Темнота со всех сторон незаметно и бесшумно обступила палатку, костёр. Неподалёку сухо треснула ветка, зашуршал папоротник, и снова стало тихо. Уж не барсук ли выбрался из норы на охоту? Недаром ведь назвали озеро Барсучьим?

Они закурили и, попыхивая папиросами, молча смотрели на огонь. Спать не хотелось. Артём вспомнил про транзистор и достал из вещмешка.

— Как же мы забыли про музыку? — сказал Мыльников. — Вся рыба была бы наша.

— Вы оптимист, — усмехнулся Артём.

— Здешние аллигаторы никогда музыки не слышали…

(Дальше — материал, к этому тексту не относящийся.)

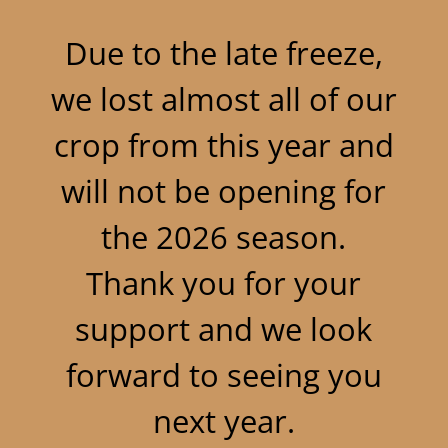
Due to the late freeze,
we lost almost all of our
crop from this year and
will not be opening for
the 2026 season.
Thank you for your
support and we look
forward to seeing you
next year.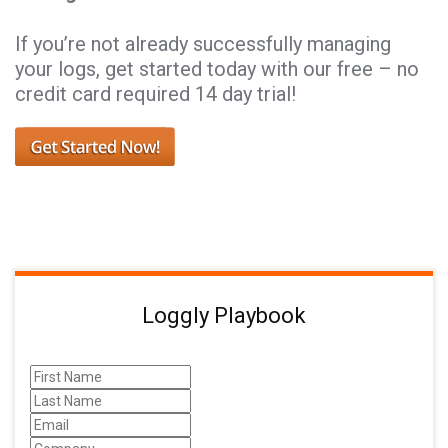
If you’re not already successfully managing
your logs, get started today with our free – no
credit card required 14 day trial!
Loggly Playbook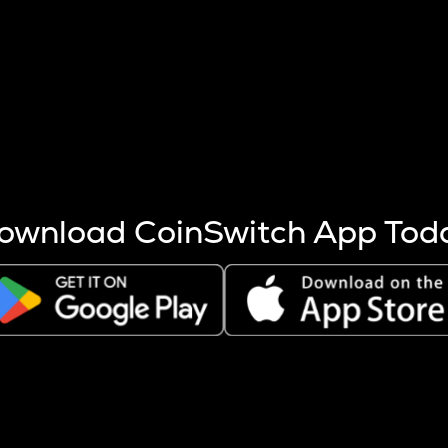
s more coins are mined.
 other factors like market cap and project fundamentals,
ptos.
ownload CoinSwitch App Tod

— Давайте послушаем последние известия, — сказал Артём.

Когда закончились последние известия, прогорел костёр, Алексей Иванович начал было комментировать события, но тут совсем низко над костром кто — то пролетел, а немного погодя раздался громкий и пронзительный крик.

— Филин, — сказал Мыльников.

— Какой же это филин? — возразил Артём. — Летучая мышь.

— Что вы! — усмехнулся Алексей Иванович. — Какая мышь? Филин!

Придвинув вплотную к угасающим углям голые ступни, Артём взглянул на него. Глаза Алексея Ивановича прикрыты короткими ресницами, толстые губы оттопырены, на переносице складка. Такого упрямца, пожалуй, никогда не переспоришь…

— А ведь это я карикатуру на вас нарисовал, — вдруг сказал Артём.

Мыльников приоткрыл один глаз, хмыкнул:

— Я знаю.

— И молчали?

— Ждал, когда вы сами скажете.

— Не подумайте, что я раскаиваюсь, — сказал Артём. — Дорогу вы обязаны построить. Ведь это вопиющее…

— А если не буду строить? — перебил Алексей Иванович.

— Тогда мы с Носковым напишем в «Известия» или в «Правду»…

— Значит, объявляете войну?

— Выходит, так.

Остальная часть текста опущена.